begin Source document

Tutorials on how to use various resources in the library

Glossary of Library Terms

Academic Integrity

Academic dishonesty may refer to cheating, dishonest conduct, plagiarism, and collusion in your academic work. Specific examples of these types of activity may include : misrepresenting others’ work as your own, such as not acknowledging any paraphrasing or quoting, use of another student’s material, incomplete acknowledgment of sources (including Internet sources), or submission of the same work to complete the requirements of more than one course.

You may access additional information on Academic Honesty through the links below:

Academic Honesty Lib Guide

KSU's Administrative Policy regarding Academic Honesty

Plagiarism is using someone else’s words or ideas as if they were your own without giving credit to that person. It may be intentional or unintentional.

end Source document

▶ **Exercise**: Pick up the library page on academic integrity after its final sentence and keep writing it.

begin Information supplied

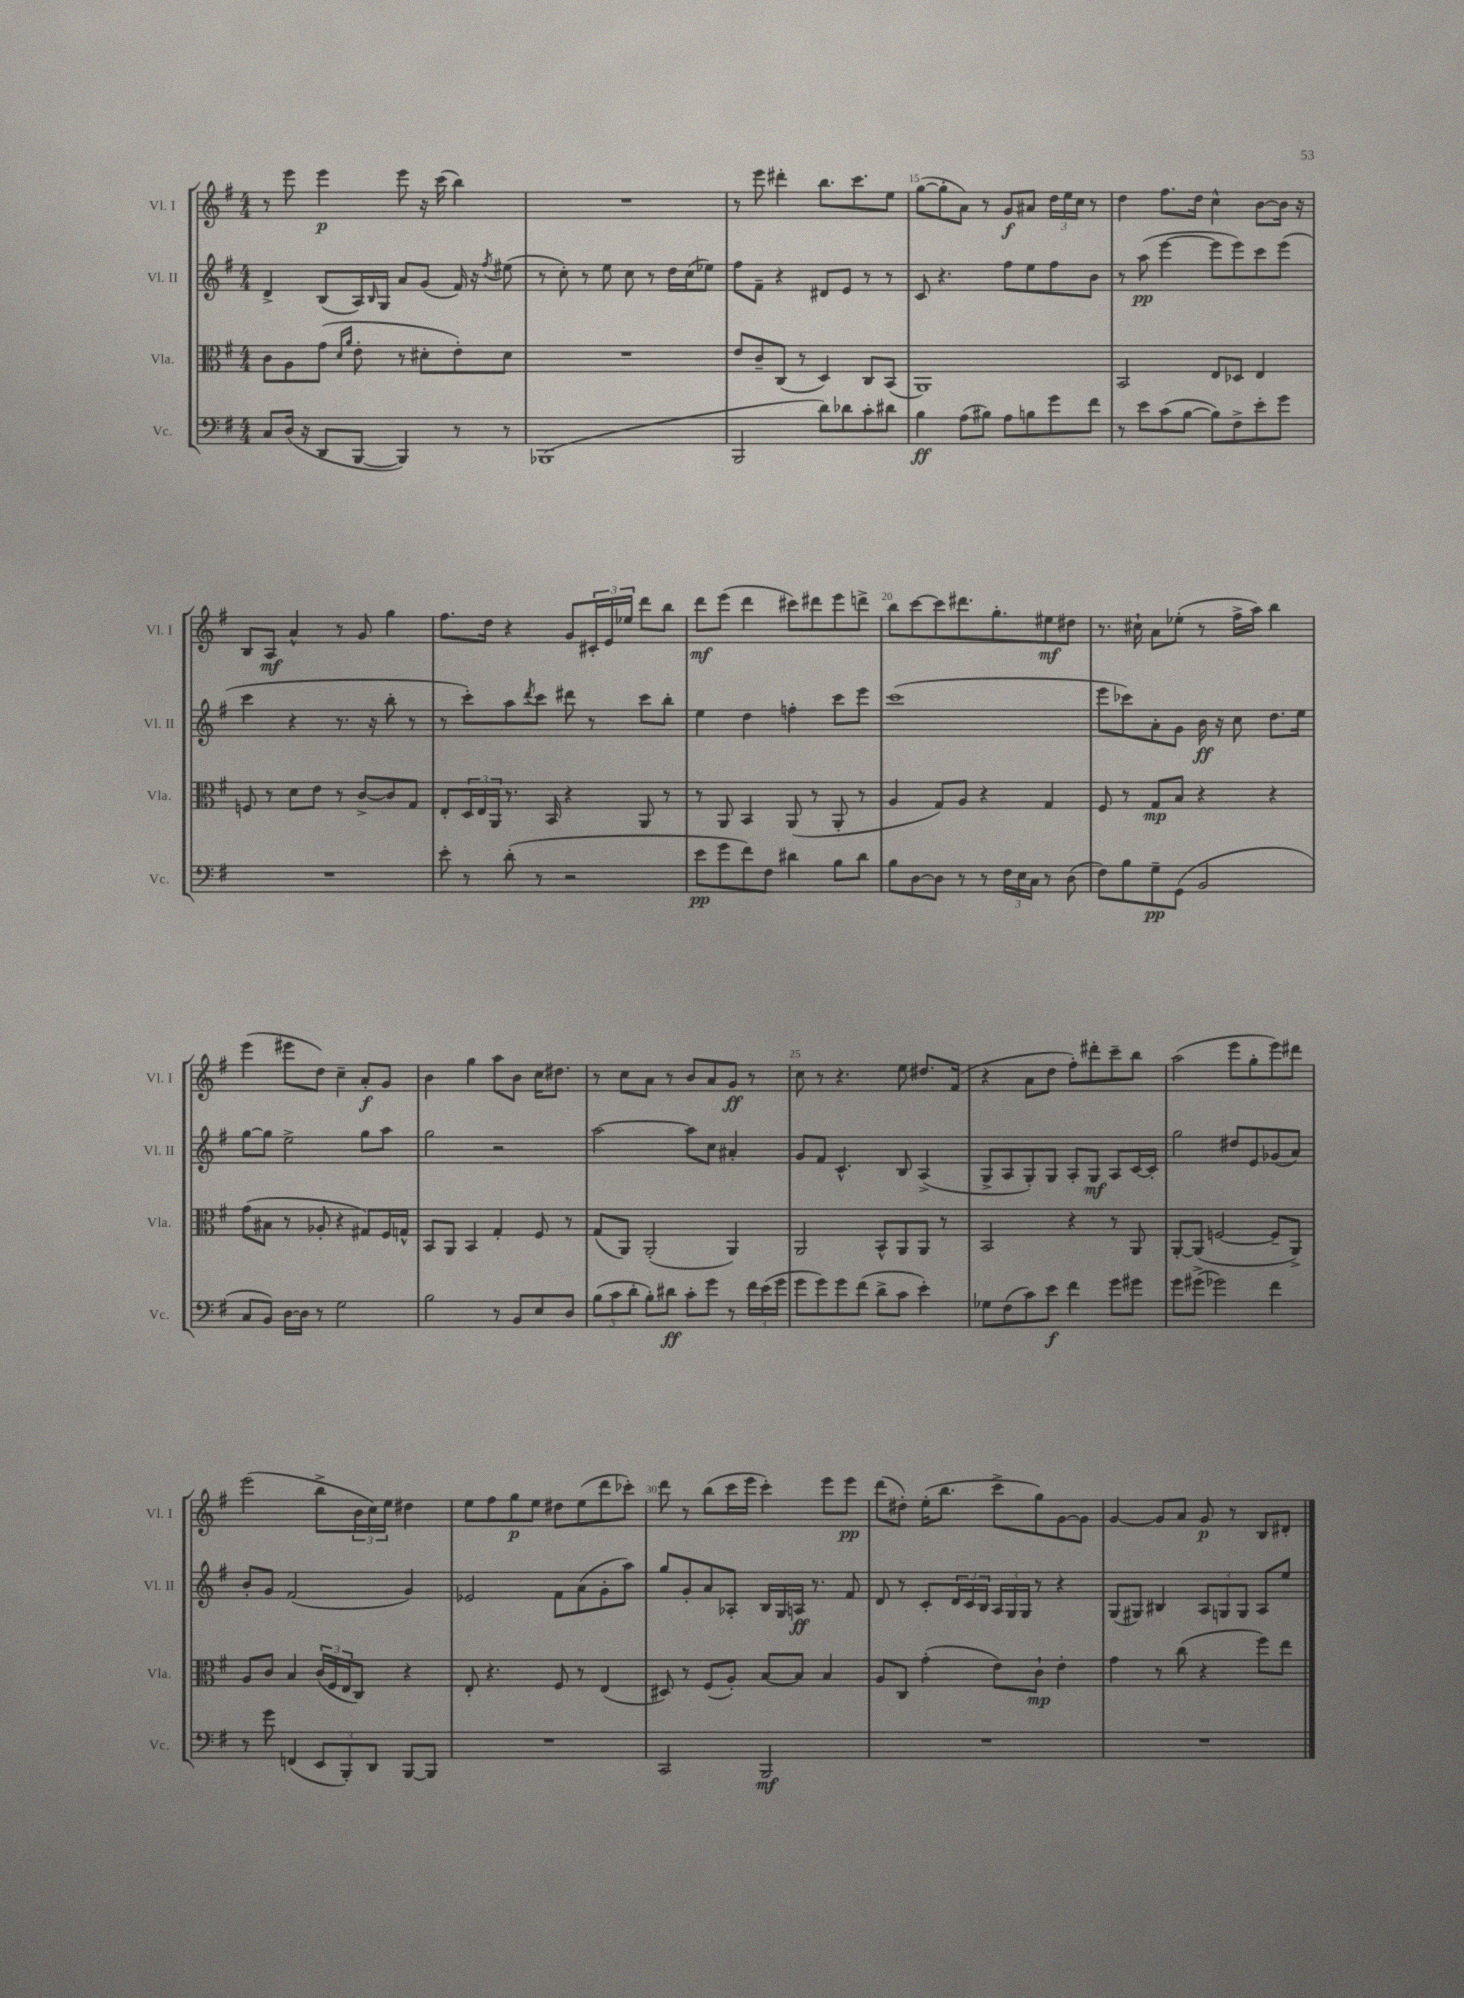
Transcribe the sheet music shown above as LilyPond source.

end Information supplied

▶ **The answer**:
Examples

  • Failure to acknowledge sources of words, sentences or ideas
  • Failure to acknowledge sources of illustrations, images, pictures, and audio recordings
  • Failure to include a reference list or falsifying a reference list
  • Failure to put quotation marks around direct quotations
  • Submitting the same paper for two different classes
  • Inappropriate collaboration: having someone else write your paper for you or you writing a paper for someone
  • Paying someone to write your paper or take an exam for you
  • Buying a paper from the Internet

Consequences

  • Your instructor may refuse to accept the assignment for credit
  • You may fail the assignment
  • You may fail the course
  • You may be required to attend Plagiarism School
  • You may be dismissed from the University
  • You may lose your degree

Why is it wrong to plagiarize?

  • It violates Kent State University Policy
  • It’s dishonest & misleading
  • It devalues the author’s original work
  • It’s cheating yourself:
    • Students are expected to create/ add to knowledge
    • Hurts the learning process

Tips on How to Avoid Plagiarism

Do's Don'ts
Do your own work; Start early Do not copy and paste
Take careful notes on all the resources you use (both print and electronic) Do not buy a paper from the Internet
Let your voice come through Do not let someone else write your paper for you
Read article, set aside then write your paper Do not write a paper for someone else
Use strategies such as paraphrasing, summarizing and quotations Do not copy your classmate's work
If you use direct quotations, use quotation marks Do not submit the same assignment for two different classes
Introduce each source using in-text citations Do not use article spinner or other online sites to help in paraphrasing text you found elsewhere
Include a bibliography or reference list of all sources used in your paper  
When in doubt, cite!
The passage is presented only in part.